Ему хотелось ее иметь, но не в том смысле, в каком хочет иметь мужчина женщину, а иметь вообще, насовсем, на всю жизнь. «Мне достаточно просто видеть ее, но постоянно. Я хочу смотреть, как она ест, как ходит в домашней одежде по квартире, как намазывает масло на хлеб, как играет с кошкой или щенком, как нюхает цветы, как хмурит лоб, читая книгу, как смеется над Ришаром, как моет свои длинные ослепительные оранжевые волосы, как стоит голенькая в ванне и намыливает розовым мылом свое нежное тело». Ему хотелось быть невидимым, чтобы иметь возможность забраться к ней в спальню, сесть на краешек ее постели и подсмотреть ее чистые, полные тайн и вопросов сны.
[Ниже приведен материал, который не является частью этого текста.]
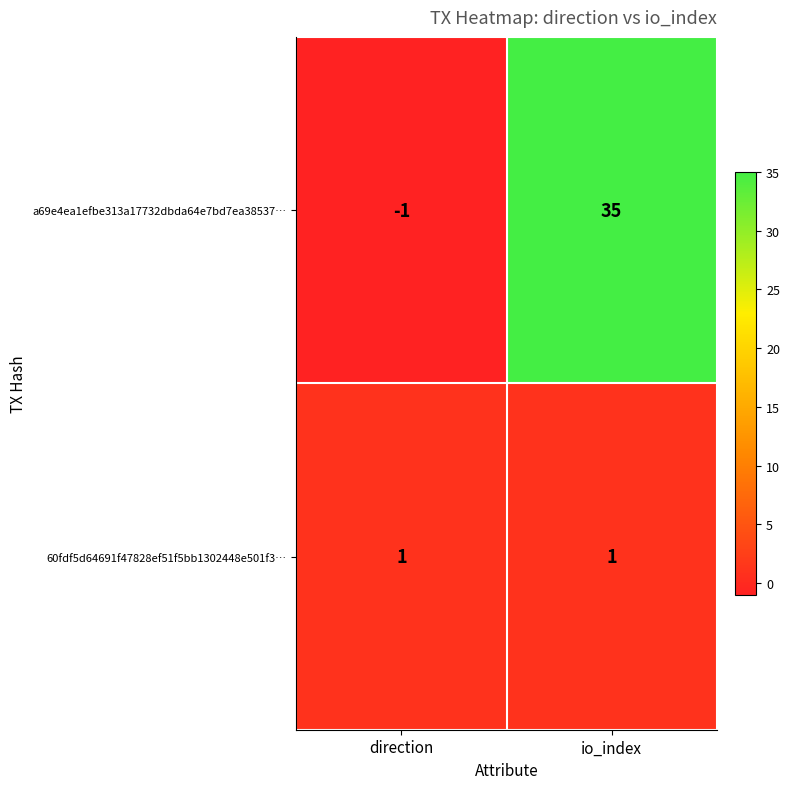

How many series are shown in this chart?

2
Что бы сказал, интересно, отец, если бы Миша признался ему в своих чувствах к Маше? Он бы посоветовал украсть ее и привезти в Тель-Авив. «Мы прокормим эту девочку». Да, отец говорил именно так, когда Миша собрался жениться на Гере. Они прожили чуть больше месяца, и Миша ушел от нее. Гера – очень красивая брюнетка с белой кожей и сине-зелеными глазами. Как-то раз Мише позвонили в офис и сказали, что она встречается с художником Дождевым в его мастерской. Он, бросив все дела, поехал по адресу и столкнулся с Герой на лестнице у квартиры художника.
– Что ты здесь делаешь?
– Была у знакомого художника, а что?
Он оттолкнул ее – неслыханное дело! – и позвонил в названную ему по телефону квартиру. Гера тем временем стремительно спускалась вниз, дробь ее каблуков болью отзывалась у Миши в голове.
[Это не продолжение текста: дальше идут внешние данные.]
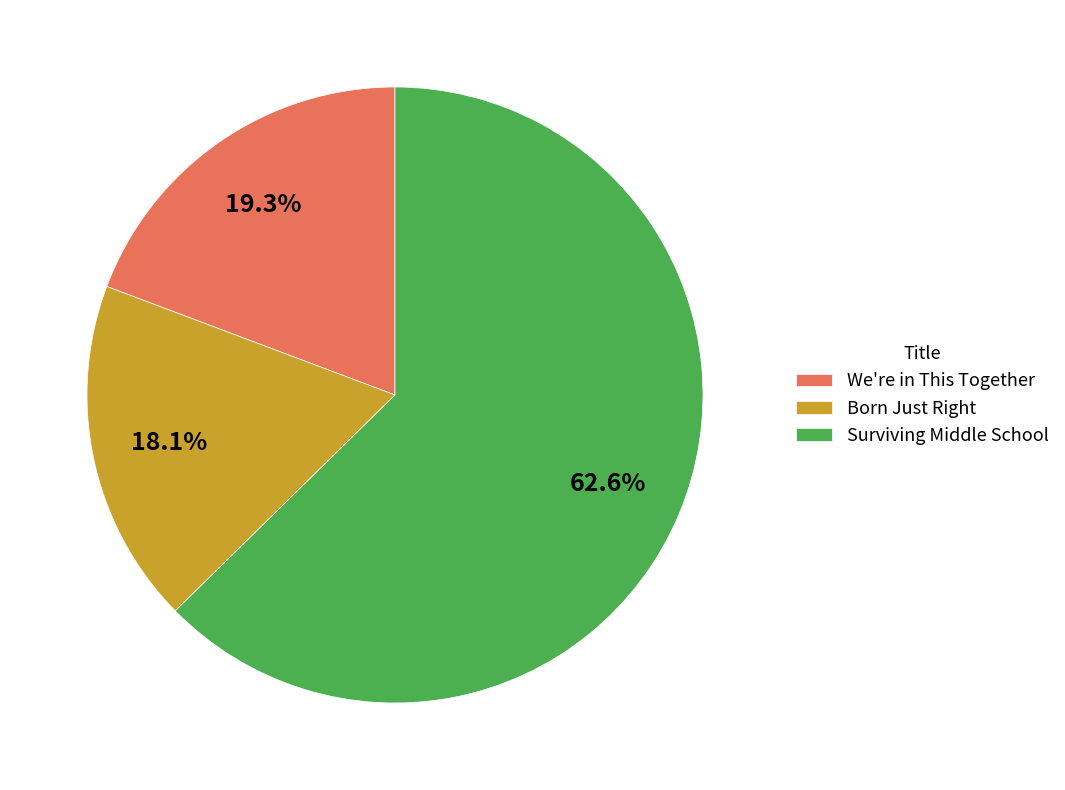

How many segments does this pie chart have?

3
Дверь открыл голый молодой мужчина и со словами: «Гера, детка, ты что-то забы…» – онемел. С мокрой головой и полотенцем в руках, он впустил в квартиру Хорна. Квартира была огромная, захламленная, в ней пахло дымом сигарет, водкой, потом, мылом – словом, всем, чем угодно, только не красками, как пахнет обычно в мастерских. В дальней комнате, на широкой постели, он нашел еще одного голого парня, который, увидев в дверях взбешенного побелевшего Хорна, даже не пошевелился для того, чтобы прикрыть свою отвратительную наготу. Не надо было обладать буйной фантазией, чтобы представить, как эти двое забавлялись с Герой. Картина, возникшая в воображении Миши, представляла собой фрагмент яростного процесса совокупления двух поросших обезьяньей шерстью молодых мужчин с очень белой, словно присыпанной пудрой, черноволосой женщиной, извивающейся в угоду их неутомимой плоти, скользящей в горячих устьях, подаренных им Герой. Хорн даже слышал сухие, шершавые звуки, сопровождающиеся неестественно учащенным тройным, почти в унисон, дыханием на фоне маслянисто-механических вакуумных ударов. Далее чья-то услужливая невидимая рука воображения повела его в ванную комнату, где эти трое мылись, похохатывая над резвостью Геры, пускающей пузыри припухшими, потемневшими, искусанными губами; четыре мохнатые руки скользили по ее гибкому, в мыльной пене, хрупкому телу, которое, не успев остыть от зуда желания, вновь было готово продолжить изнуряющие и сложные игры проникновения в ее женскую, животную – в этом Хорн уже не сомневался – сердцевину. Потом они ее, наверно, одевали, как беспомощную, уставшую от забав девочку, заполняя ее ослабевшими тонкими ногами прозрачное пространство чулок, застегивая на ней крючочки, пуговички, шлепая туго натянутыми резинками по ее талии и расправляя на ней мягкие складки шерстяного костюма, а затем выпроводили ее наконец на лестницу, прямо в зубы озверевшему Хорну.